Palavras-chave: Manguezal, manguezal de área urbana, impacto ambiental.

ABSTRACT

Aiming to identify the occupational history of the urban area mangroves in Ilhéus (Bahia), as defined by the level of anthropization, five neighborhoods located within mangroves were selected, where a total of 139 questionnaires were filled out with items referring to basic sanitation, living conditions, mangrove use, local shortages and the most common sicknesses. The results indicate that, initially, the mangrove areas were occupied by fishermen and shellfish gatherers. Starting in the 1960s disorganized urban expansion and the cacao farming crisis generated a high migratory influx towards Ilhéus. Because of the difficulties involved in acquiring private housing and the high local rents, the population began to invade and level the mangroves. Principal environmental impacts were identified as deforestation, construction of outhouses, contamination and pollution by disposal of garbage and domestic drain water, which resulted in the reduction of crab and fish numbers. Only in Teotônio Vilella and Vila Nazaré was the presence of families that practice the subsistence gathering of crab and shellfish recorded.

Keywords: Mangrove, urban area mangrove, environmental impacts.

1. INTRODUÇÃO

A relação do homem com os manguezais é antiga. Em sua abrangente revisão bibliográfica, Mastaller (1987), menciona que a literatura é repleta de exemplos em que o homem, desde tempos históricos, como os aborígenes da Austrália e os habitantes pré-colombianos do Equador, manteve um estreito relacionamento com o manguezal.

Além da pesca e da cata de espécies da variada fauna dos manguezais, são vários os registros da utilização de sua mata na forma de carvão e lenha, na construção civil (madeira, barro), nas indústrias: têxtil (fio de viscose e corante); farmacológica (drogas e cosméticos); de papel (cigarros e jornais) e de couro (tanino para curtume) (Corrêa, 1984; Maciel, 1987; Mastaller, 1987 e Vanucci, 1999).

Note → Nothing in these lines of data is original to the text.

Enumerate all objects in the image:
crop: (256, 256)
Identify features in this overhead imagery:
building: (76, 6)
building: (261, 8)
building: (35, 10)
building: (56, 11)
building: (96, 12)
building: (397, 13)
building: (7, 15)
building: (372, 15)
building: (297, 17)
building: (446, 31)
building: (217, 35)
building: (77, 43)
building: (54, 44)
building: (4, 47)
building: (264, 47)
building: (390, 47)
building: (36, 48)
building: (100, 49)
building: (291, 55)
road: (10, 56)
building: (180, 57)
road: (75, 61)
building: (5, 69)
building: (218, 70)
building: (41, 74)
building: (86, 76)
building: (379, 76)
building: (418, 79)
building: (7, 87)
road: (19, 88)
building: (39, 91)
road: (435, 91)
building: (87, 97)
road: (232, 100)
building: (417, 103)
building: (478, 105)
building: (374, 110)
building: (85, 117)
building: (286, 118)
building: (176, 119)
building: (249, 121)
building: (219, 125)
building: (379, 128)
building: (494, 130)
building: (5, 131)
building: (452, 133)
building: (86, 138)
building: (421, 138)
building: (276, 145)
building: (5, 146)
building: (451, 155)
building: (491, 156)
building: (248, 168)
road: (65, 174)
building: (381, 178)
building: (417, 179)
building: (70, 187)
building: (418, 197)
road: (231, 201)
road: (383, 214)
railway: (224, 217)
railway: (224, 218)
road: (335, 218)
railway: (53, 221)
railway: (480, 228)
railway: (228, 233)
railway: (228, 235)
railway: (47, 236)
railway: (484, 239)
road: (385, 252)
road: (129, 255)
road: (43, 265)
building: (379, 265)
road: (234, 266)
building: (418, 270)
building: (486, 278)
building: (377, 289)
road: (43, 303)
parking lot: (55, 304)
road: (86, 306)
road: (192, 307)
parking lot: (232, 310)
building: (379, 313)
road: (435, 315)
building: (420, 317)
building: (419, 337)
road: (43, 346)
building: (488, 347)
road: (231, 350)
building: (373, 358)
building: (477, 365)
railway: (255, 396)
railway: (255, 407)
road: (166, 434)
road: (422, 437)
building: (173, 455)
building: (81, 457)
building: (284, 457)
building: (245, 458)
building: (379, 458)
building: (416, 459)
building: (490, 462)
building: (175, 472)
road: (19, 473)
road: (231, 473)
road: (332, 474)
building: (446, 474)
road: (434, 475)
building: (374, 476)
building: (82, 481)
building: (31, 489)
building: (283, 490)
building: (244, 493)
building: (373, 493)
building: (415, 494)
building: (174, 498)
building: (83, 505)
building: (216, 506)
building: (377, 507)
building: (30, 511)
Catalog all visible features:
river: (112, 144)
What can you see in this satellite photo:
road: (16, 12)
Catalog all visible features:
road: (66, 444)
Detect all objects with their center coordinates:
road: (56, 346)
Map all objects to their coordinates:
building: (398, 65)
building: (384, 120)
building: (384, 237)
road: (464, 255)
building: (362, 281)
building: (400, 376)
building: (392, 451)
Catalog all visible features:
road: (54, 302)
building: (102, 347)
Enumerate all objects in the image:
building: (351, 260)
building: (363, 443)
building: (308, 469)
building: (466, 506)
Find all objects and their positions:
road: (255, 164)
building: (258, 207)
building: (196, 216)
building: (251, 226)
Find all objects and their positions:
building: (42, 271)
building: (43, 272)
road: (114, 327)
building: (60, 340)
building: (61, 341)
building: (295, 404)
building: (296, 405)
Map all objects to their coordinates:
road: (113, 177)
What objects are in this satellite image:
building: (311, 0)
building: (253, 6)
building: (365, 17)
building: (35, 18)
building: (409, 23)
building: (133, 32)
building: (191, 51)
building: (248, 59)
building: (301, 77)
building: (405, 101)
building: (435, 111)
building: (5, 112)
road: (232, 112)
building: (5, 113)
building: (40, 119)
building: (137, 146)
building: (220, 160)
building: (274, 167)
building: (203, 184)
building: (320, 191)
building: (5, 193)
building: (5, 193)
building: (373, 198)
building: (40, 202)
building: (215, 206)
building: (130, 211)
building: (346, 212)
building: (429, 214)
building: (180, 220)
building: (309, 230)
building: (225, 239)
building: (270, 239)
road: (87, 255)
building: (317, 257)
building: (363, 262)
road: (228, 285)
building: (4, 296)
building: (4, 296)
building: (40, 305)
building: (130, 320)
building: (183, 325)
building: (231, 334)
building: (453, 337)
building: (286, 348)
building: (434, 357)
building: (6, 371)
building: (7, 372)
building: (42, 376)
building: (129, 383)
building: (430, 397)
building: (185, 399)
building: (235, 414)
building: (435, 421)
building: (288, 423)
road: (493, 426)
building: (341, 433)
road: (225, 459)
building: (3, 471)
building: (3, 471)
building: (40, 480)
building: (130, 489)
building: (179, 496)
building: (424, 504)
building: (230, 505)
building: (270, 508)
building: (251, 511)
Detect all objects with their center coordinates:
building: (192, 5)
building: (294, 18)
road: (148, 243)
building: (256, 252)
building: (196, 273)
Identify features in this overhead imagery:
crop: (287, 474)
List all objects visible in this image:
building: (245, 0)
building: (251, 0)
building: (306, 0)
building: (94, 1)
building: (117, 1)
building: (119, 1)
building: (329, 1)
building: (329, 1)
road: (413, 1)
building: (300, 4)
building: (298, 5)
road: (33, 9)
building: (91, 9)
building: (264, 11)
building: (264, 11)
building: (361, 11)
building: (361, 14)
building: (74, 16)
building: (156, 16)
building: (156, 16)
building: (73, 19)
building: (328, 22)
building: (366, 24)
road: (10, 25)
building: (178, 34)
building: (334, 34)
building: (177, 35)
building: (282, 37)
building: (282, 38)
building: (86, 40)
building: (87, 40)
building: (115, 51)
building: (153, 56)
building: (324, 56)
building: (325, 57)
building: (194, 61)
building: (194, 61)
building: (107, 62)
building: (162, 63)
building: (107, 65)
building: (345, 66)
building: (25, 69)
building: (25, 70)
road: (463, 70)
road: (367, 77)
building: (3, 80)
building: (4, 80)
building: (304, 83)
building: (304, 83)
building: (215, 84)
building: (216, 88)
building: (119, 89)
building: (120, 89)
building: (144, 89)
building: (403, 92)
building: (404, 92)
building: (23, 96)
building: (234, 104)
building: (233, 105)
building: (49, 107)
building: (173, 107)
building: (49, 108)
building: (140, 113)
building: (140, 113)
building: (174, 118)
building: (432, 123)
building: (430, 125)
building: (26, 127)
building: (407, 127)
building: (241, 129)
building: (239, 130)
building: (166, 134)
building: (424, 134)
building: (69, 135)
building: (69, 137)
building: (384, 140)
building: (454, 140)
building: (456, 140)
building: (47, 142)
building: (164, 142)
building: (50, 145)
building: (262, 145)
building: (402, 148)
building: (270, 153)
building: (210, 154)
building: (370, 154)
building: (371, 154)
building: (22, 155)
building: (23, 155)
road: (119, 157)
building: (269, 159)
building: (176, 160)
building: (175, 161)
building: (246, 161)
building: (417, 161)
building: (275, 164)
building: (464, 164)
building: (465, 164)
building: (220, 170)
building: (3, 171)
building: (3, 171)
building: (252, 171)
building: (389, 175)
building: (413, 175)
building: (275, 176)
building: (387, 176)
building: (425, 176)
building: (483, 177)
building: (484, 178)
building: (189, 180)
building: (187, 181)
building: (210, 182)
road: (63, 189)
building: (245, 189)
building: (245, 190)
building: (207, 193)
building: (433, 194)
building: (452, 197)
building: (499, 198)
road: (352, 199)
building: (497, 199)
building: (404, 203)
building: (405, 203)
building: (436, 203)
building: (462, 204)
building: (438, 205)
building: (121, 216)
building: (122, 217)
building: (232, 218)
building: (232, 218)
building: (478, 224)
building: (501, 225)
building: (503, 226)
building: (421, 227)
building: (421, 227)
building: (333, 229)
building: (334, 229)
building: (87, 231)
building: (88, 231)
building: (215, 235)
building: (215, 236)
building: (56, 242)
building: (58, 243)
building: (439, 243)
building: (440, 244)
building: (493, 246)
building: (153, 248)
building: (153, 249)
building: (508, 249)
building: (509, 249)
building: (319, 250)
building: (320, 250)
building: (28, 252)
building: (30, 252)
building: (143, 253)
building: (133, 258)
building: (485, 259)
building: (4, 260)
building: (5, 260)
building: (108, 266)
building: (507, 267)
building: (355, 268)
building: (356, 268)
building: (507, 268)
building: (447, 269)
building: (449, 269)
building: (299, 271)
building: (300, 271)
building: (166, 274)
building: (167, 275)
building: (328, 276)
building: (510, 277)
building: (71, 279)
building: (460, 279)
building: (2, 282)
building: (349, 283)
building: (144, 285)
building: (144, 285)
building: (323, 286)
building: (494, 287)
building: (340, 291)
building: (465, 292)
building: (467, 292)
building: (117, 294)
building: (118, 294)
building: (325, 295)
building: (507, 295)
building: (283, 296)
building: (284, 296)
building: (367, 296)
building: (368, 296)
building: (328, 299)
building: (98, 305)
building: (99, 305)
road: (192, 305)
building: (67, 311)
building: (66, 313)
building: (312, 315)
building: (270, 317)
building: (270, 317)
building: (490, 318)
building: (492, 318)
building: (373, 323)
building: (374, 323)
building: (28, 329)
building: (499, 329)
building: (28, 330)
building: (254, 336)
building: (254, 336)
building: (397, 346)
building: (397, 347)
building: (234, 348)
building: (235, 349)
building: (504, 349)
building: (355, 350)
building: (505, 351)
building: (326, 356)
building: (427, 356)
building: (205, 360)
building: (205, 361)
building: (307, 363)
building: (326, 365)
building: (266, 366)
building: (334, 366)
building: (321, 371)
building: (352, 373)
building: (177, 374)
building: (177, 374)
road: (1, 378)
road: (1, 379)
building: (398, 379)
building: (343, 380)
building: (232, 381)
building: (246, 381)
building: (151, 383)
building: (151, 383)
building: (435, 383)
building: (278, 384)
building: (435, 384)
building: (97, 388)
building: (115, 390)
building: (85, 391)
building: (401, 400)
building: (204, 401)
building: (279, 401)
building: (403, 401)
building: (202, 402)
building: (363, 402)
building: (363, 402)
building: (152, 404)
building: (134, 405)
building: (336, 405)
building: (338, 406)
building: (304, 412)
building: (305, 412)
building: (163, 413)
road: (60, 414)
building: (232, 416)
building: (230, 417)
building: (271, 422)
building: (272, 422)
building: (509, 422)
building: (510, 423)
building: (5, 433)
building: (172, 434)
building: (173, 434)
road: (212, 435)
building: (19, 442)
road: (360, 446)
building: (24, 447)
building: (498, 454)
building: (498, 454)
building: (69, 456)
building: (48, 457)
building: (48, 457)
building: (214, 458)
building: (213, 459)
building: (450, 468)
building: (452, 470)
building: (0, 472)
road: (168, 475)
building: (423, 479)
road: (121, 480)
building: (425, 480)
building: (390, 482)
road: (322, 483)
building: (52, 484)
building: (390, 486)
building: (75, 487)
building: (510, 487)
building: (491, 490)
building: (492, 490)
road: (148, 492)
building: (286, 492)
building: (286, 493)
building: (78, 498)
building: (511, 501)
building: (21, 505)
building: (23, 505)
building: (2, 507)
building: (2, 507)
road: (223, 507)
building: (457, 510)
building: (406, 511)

Muitas civilizações tiveram, e ainda mantém, relação histórica com os manguezais. Desde os tempos remotos os manguezais têm sido habitat preferido para os estabelecimentos humanos devido às suas vantagens protetoras contra calamidades naturais e ataques inimigos (Masteller, 1987).

Segundo Lacerda (1999), as populações dos países tropicais tenderam a se concentrar, ao longo da história, às margens de rios e ao longo do litoral, tanto para facilitar o acesso ao interior como para assegurar o escoamento e exportação de seus produtos. A localização dos manguezais em áreas protegidas dos litorais, como estuários, baías e lagoas, coincide com as áreas de maior interesse para as comunidades humanas, uma vez que são as mais proveitosas para a instalação de complexos industriais, portuários e para a expansão turístico-imobiliária. Infelizmente, isso tem levado ao longo do tempo, à erradicação dos manguezais em grande parte dos litorais de todo o mundo.

No município de Ilhéus esta realidade não é diferente. Com o surgimento da lavoura cacaueira, a partir de 1846, a cidade começou a apresentar um rápido crescimento populacional proveniente das elevadas taxas de natalidade e dos fluxos migratórios, acelerando o processo de expansão. A dinâmica de crescimento da cidade foi influenciada pela disposição do relevo existente, que levou a ocupação das encostas, o aterro dos manguezais, a ocupação das planícies costeiras e a ocupação das margens das rodovias que dão acesso ao município (Andrade, 2003). Desde então, os manguezais de Ilhéus, têm sido utilizados como áreas receptoras de efluentes domésticos e resíduos sólidos, deixando as suas funções perspícuas de fonte de alimento para inúmeros organismos aquáticos, berçário para várias espécies estuarinas e marinhas, prevenção da erosão e inundação, retenção de sedimentos e nutrientes (Fidelman, 2002).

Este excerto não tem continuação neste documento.